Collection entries

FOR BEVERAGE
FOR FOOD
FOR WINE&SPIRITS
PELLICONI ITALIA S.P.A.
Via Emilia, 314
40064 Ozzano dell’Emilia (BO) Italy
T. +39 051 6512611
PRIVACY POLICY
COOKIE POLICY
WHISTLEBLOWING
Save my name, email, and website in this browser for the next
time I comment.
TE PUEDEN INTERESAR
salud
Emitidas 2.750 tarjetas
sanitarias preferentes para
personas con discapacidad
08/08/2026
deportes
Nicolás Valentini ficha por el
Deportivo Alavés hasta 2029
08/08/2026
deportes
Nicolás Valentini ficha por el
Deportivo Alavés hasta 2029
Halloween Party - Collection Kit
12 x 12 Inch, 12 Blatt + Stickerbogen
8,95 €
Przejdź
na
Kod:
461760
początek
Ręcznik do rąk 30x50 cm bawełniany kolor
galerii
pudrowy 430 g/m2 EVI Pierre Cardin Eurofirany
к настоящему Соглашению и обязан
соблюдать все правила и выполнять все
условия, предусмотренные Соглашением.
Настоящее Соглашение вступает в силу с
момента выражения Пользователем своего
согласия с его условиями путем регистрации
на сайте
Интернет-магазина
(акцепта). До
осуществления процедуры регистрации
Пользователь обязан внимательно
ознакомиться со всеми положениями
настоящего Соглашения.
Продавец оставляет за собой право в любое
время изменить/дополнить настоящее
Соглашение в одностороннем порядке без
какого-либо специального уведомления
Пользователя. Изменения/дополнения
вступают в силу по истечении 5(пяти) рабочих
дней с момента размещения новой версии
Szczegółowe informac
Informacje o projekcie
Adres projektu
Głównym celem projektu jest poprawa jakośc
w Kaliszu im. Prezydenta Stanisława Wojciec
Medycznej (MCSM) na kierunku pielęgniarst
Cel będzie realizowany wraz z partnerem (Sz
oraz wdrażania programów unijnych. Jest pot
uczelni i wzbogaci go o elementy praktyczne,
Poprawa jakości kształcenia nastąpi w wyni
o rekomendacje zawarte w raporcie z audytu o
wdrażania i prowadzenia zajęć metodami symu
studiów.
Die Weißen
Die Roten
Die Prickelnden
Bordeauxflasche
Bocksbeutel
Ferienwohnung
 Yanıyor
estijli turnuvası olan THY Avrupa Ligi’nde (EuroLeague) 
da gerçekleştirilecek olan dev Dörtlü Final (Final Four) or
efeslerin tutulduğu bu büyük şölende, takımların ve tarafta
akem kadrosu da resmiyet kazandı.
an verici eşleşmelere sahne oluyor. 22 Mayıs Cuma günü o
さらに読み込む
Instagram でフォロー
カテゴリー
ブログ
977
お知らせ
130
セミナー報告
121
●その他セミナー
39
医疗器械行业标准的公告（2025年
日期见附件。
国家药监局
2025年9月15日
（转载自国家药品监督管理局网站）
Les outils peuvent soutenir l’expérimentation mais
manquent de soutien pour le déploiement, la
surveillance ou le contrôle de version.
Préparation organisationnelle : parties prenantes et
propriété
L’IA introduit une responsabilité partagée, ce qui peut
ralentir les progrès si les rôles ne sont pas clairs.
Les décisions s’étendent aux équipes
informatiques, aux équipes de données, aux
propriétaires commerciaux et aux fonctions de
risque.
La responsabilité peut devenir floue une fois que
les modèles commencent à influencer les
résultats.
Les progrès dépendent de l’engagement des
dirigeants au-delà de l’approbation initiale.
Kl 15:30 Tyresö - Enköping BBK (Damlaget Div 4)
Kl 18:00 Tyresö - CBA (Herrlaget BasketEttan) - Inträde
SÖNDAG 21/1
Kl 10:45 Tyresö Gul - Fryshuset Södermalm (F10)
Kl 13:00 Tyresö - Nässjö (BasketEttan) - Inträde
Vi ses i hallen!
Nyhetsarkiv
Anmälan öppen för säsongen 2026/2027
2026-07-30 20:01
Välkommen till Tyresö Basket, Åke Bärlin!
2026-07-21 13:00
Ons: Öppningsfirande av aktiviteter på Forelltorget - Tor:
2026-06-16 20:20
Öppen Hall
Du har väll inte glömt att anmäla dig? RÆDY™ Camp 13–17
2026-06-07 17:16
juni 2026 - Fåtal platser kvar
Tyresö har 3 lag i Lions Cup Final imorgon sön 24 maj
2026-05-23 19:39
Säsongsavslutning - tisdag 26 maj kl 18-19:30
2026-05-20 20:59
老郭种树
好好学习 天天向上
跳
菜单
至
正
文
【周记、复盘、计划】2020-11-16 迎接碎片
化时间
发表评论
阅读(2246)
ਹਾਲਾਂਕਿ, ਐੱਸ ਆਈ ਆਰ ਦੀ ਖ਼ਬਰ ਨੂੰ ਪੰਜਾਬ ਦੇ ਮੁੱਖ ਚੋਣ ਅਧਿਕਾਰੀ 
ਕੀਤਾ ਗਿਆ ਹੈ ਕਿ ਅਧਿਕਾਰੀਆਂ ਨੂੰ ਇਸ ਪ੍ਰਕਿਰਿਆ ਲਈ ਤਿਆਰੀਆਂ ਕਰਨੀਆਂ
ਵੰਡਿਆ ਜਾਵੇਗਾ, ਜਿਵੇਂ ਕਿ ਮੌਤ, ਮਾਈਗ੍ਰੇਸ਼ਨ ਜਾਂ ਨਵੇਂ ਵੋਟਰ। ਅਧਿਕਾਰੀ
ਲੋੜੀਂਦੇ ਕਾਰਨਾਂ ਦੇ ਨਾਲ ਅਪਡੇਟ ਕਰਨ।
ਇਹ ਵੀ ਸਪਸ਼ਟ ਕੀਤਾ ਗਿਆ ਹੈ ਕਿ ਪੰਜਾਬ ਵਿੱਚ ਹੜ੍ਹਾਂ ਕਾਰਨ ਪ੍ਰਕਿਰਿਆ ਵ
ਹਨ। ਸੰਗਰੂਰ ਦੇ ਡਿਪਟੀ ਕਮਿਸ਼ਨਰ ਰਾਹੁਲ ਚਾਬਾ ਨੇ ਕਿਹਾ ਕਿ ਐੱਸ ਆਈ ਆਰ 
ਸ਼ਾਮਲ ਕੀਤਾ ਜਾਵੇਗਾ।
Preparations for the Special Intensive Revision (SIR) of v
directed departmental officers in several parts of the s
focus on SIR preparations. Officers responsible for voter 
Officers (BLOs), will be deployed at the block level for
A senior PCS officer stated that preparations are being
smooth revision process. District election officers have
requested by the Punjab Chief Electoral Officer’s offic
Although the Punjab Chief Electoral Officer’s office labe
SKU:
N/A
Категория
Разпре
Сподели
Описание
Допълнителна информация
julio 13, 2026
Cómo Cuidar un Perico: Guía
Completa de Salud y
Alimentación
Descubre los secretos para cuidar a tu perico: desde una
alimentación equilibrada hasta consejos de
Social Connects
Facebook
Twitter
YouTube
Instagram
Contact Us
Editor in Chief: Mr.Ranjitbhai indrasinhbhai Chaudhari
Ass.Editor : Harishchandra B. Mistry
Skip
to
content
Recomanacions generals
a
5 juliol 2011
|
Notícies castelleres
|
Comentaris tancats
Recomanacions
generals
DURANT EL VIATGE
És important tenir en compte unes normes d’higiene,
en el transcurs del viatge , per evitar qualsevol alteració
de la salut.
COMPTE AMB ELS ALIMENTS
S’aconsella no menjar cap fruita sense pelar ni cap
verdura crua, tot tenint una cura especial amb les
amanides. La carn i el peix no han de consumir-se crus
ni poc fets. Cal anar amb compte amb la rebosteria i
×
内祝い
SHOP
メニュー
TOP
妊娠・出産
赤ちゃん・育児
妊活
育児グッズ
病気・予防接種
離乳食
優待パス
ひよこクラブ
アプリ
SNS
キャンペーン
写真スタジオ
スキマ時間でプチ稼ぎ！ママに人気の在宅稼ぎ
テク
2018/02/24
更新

__Description of the task__. How many lines of these entries contain "Inträde"? Answer with the number and nothing else.

__Answer below__. 2